Bugünlerde açılım konusu olan Romanlar’ın Türkiye’deki hayatlarının geçmişte kolay olmadığını ve arşivlerimizin Çingeneler’e karşı zorunlu yaptırım emirleriyle dolu olduğunu pek bilmeyiz. Eski asırlarda şehir içinde ata binmeleri ve belli mahallelerin dışına çıkmaları yasak olan Romanlar’ın bu yasaklara uymamaları üzerine zamanın hükümdarları ferman üstüne ferman çıkartmış, hattâ “Ata binen Kıptî’yi öldürün” demişlerdi.

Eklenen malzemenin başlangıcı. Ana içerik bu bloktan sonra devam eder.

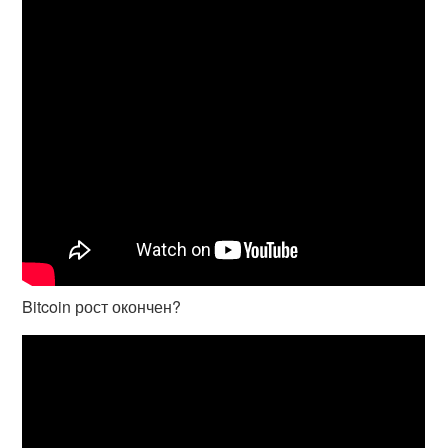
Bitcoin рост окончен?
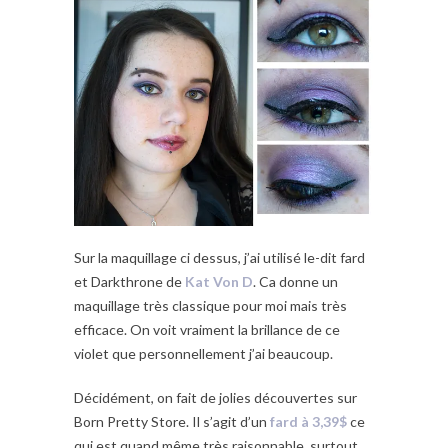
Sur la maquillage ci dessus, j’ai utilisé le-dit fard
et Darkthrone de
Kat Von D
. Ca donne un
maquillage très classique pour moi mais très
efficace. On voit vraiment la brillance de ce
violet que personnellement j’ai beaucoup.
Décidément, on fait de jolies découvertes sur
Born Pretty Store. Il s’agit d’un
fard à 3,39$
ce
qui est quand même très raisonnable, surtout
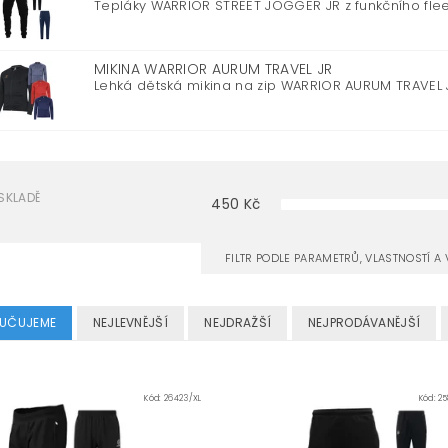
Tepláky WARRIOR STREET JOGGER JR z funkčního flee
MIKINA WARRIOR AURUM TRAVEL JR
Lehká dětská mikina na zip WARRIOR AURUM TRAVEL J
SKLADĚ
450
Kč
FILTR PODLE PARAMETRŮ, VLASTNOSTÍ 
UČUJEME
NEJLEVNĚJŠÍ
NEJDRAŽŠÍ
NEJPRODÁVANĚJŠÍ
Kód:
26423/XL
Kód:
25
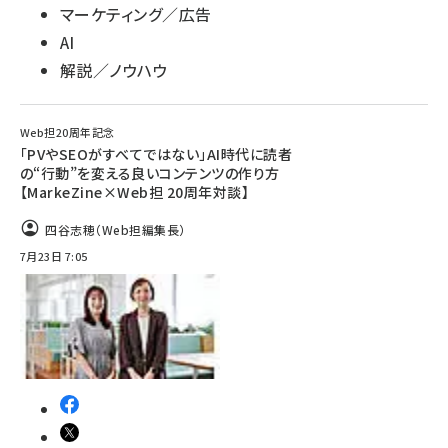
マーケティング／広告
AI
解説／ノウハウ
Web担20周年記念
「PVやSEOがすべてではない」AI時代に読者
の“行動”を変える良いコンテンツの作り方
【MarkeZine×Web担 20周年対談】
四谷志穂（Web担編集長）
7月23日 7:05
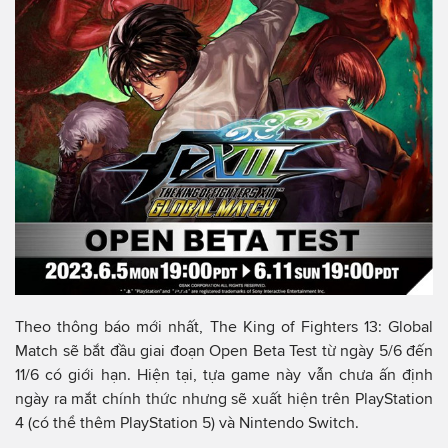
Theo thông báo mới nhất, The King of Fighters 13: Global
Match sẽ bắt đầu giai đoạn Open Beta Test từ ngày 5/6 đến
11/6 có giới hạn. Hiện tại, tựa game này vẫn chưa ấn định
ngày ra mắt chính thức nhưng sẽ xuất hiện trên PlayStation
4 (có thể thêm PlayStation 5) và Nintendo Switch.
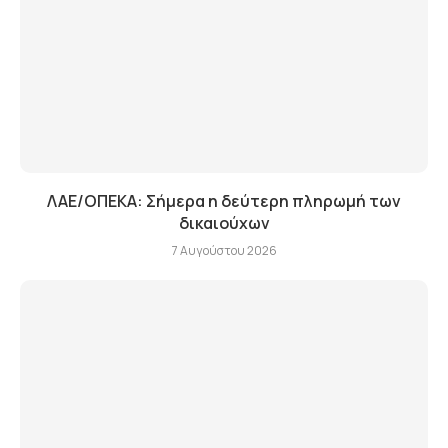
ΛΑΕ/ΟΠΕΚΑ: Σήμερα η δεύτερη πληρωμή των
δικαιούχων
7 Αυγούστου 2026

HÜKÜMET, Ermeni ve Kürt açılımından sonra şimdi de “Roman açılımı”nı başlattı... Açılım için geçen hafta İstanbul’da yapılan ve Başbakan Tayyip Erdoğan’ın da katıldığı rengârenk toplantının haberlerini ve fotoğraflarını görmüş, Tayyip Bey ile Kibariye’yi birarada gösteren fotoğrafa, eminim siz de hayran kalmışsınızdır. Şimdi açılıma konu olan Romanlar’ın Türkiye’deki hayatları bir zamanlar çok zordu. Meselâ, belli semtlerin dışında yaşamaları ve şehir içinde atla dolaşmaları yasaktı. Müslüman olduklarını ispat edemeyen Romanlar, gayrımüslimlerin ödediği “cizye” denen yüksek vergiyi vermek zorundaydılar ve hapishaneler sık sık vergisini ödeyemeyen Romanlar ile
dolardı. 

GELDİKLERİ GİBİ GERİ

Devlet, özellikle de 17. yüzyıldan itibaren sınır komşusu memleketlerin vatandaşları olan Romanlar’ın Türkiye’ye gelmelerini engellemeye çalışmış ve 1800’lü senelerde Fransa ve İtalya gibi ülkelerden İstanbul’a başlayan Roman göçünün de önüne geçmeye uğraşmıştı. Avrupa bandıralı gemiler ile İstanbul Limanı’na gelen Romanlar’ın karaya çıkmalarına izin verilmez ve pasaportları olsa dahi aynı gemi ile geldikleri memlekete gönderilirlerdi. Romanlar, Osmanlı belgelerinde “Çingene”, “Kıptî”, “Puşiyân-ı Müslim”, bazen de “Şopar” diye geçerlerdi. Arşivlerimizde, Romanlar konusunda binlerce yazışma vardır. Bu yazışmaların çoğu Romanlar’ın sebep oldukları asayiş sıkıntılarıyla, geri kalanı da alınacak tedbirlerle ilgilidir. Yandaki ve aşağıdaki kutularda, 16. ve 18. yüzyıllarda İstanbul Çingeneleri hakkında zamanın hükümdarları tarafından çıkartılmış iki fermanın bugünün Türkçesi’ne nakledilmiş metinleri yeralıyor. “Roman açılımı”nın devlet bakımından aslında nasıl büyük bir değişim olduğunu, bu fermanları okuduktan sonra rahatça farkedebilirsiniz.

Fatih semti, Romanlar için yasak bölgeydi 

ÜÇÜNCÜ Mustafa, Yeniçeri Ağası’na 1762 Aralığı’nın ilk günlerinde gönderdiği bu fermanda Kıptîler’in Fatih semtine girmelerinin yasak olduğunu söylüyor ve “Edirnekapısı’ndan dışarıya adımlarını atmasınlar” diyordu: “Şerefli ve yüksek kapımda Yeniçeri Ağası olan Mehmed Ağa’ya emirdir: Allah’ın rahmetine kavuşmuş olan Fatih Sultan Mehmed Han Hazretleri’nin yaptırmış olduğu şerefli camiin etrafında, eskiden Kıptî tayfasından hiç kimse yoktu. Ama, 1160 (Milâdî 1747) tarihinden itibaren bahsi geçen ayfa yavaş yavaş Fatih’e gelmeye, Büyük Karaman ve Dülgerzade mahallelerindeki evlerde ve odalarda kalmaya başladılar.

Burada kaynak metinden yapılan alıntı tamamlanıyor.